Et en pratique, ne jugeons-nous pas les autres ou nous-mêmes en fonction de ce qu’on les voit faire, dire ou être ?

Bien sûr, il y a l’épître de Jacques qui avertit que la foi porte forcément des fruits. Seulement, PARCE QUE je suis sauvée par la foi, je laisserai l’Esprit produire des œuvres bonnes par moi. La foi même n’est pas une œuvre, mais un acte pour recevoir ce que Dieu offre.

C’est bien joli de le dire, mais concrètement, ce “par la foi seule” me dérange.

Je fus vraiment interpellée par Dieu ces derniers mois sur ce “par la foi seule”. Une dame parmi mes connaissances a fait du mal durant sa vie. Elle a construit des relations malsaines et destructrices et ainsi semé pour toute une vie de la division et des conflits, sans éviter un certain légalisme religieux. Et pour autant, elle n’a jamais lâché le Christ. Elle s’en est toujours remis à sa grâce, par la foi, bien que polluée. Dans ces derniers souffles, elle n’avait qu’une hâte : entrer dans la présence de son Seigneur fidèle. Vous savez quoi ? Son visage affichait le sourire le plus apaisé et mystérieux que je n’ai pu voir durant toute sa vie.

La grâce de Dieu n’a pas de limites. Lorsqu’il promet que la foi seule suffit, la foi profonde et sincère, il ne ment pas. Bien qu’elle puisse être vacillante parfois, gorgée de doutes, l’Esprit Saint nous fait demeurer dans cette promesse. La croix seule suffit, il n’y a rien à rajouter. J’irai plus loin… Ni mon engagement dans l’église locale, ni mes dons financiers ou spirituels, ni mon orientation sexuelle, ni la compréhension de mon genre ne peuvent m’éloigner de la promesse du salut de Dieu par la foi seule.

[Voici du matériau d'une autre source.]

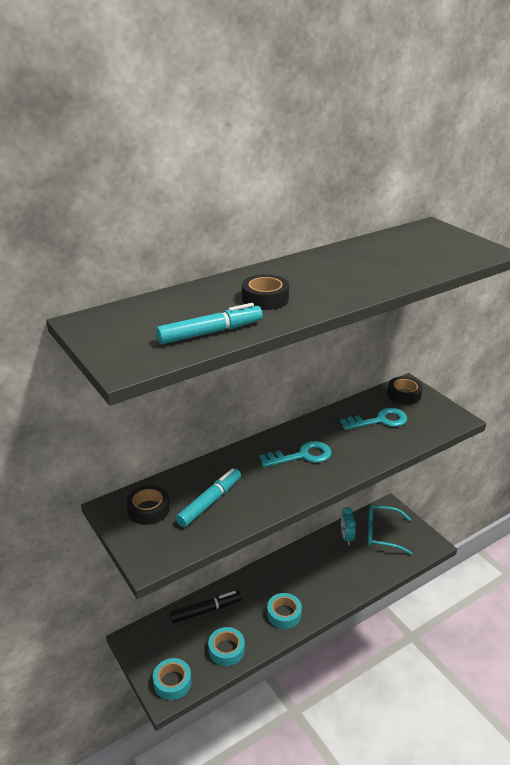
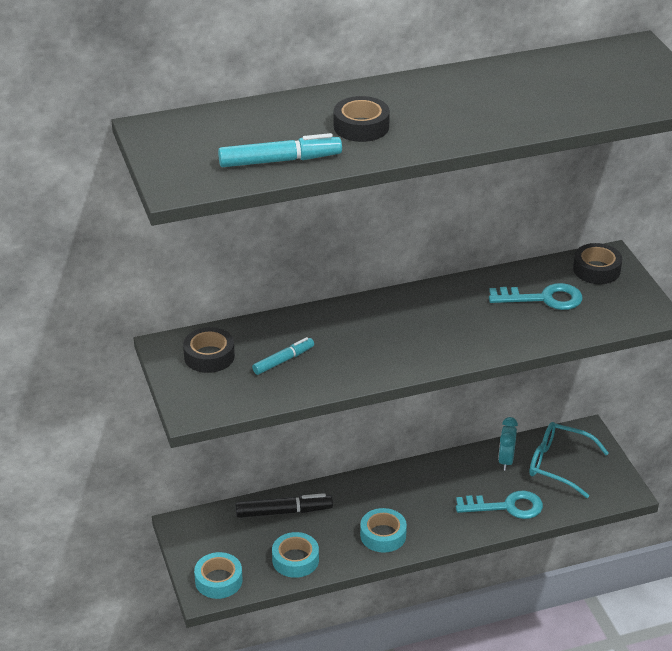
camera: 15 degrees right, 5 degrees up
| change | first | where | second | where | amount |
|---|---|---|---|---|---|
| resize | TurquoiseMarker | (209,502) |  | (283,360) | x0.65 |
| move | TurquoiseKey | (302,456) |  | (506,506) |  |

La foi seule est l’acte par lequel je m’en remets totalement à Dieu, en réponse à son offre miséricordieuse, à la promesse que quiconque croit sera sauvé. La simple croyance ne sauve pas. Les démons aussi croient en Dieu et ils tremblent.

“La foi est le mouvement du plus profond de l’être qui se projette dans la miséricorde de Dieu” (Henri Blocher).

1 promesse = ∞

Avant même que Dieu ne donne des règles à son peuple pour le réorienter, il promettait à Abraham de le sauver à cause de sa foi. En Gn 15.5, l’Eternel dit à Abraham : « Contemple et compte » les étoiles, si tu en es capable. Tes descendants seront aussi nombreux qu’elles”. Abraham crut en cette promesse, il eut confiance en Dieu. Et Dieu porta sa foi à son crédit, et le déclara juste.

Tous ceux qui placent leur confiance en la promesse de Dieu sont ces enfants d’Abraham. Nous sommes la réalisation de la promesse de Dieu envers Abraham ! Regardez-vous les uns les autres, vous êtes la promesse faite à Abraham.

Nous sommes cette génération sauvée par la foi SEULE. Comme Habacuc (Ga 3.11 //Ha 2.4), bien que le présent nous dessine une réalité contraire, nous comptons sur les promesses de Dieu. Nous comptons sur sa délivrance promise à venir.

Contemple et compte.

Aujourd’hui, contemplons la grâce de Dieu surabondante… Celle qui promet la vie en abondance, par seule confiance en sa promesse. Contemplons le Christ sur la croix. Comptons sur sa grâce par la foi seule. Contemplons et comptons les œuvres de l’Esprit qui agit en nous !

Que l’Esprit Saint, notre fidèle compagnon, vous fasse contempler la grâce de notre Sauveur et Seigneur Jésus-Christ, et compter sur sa promesse jusqu’au bout, par la foi seule.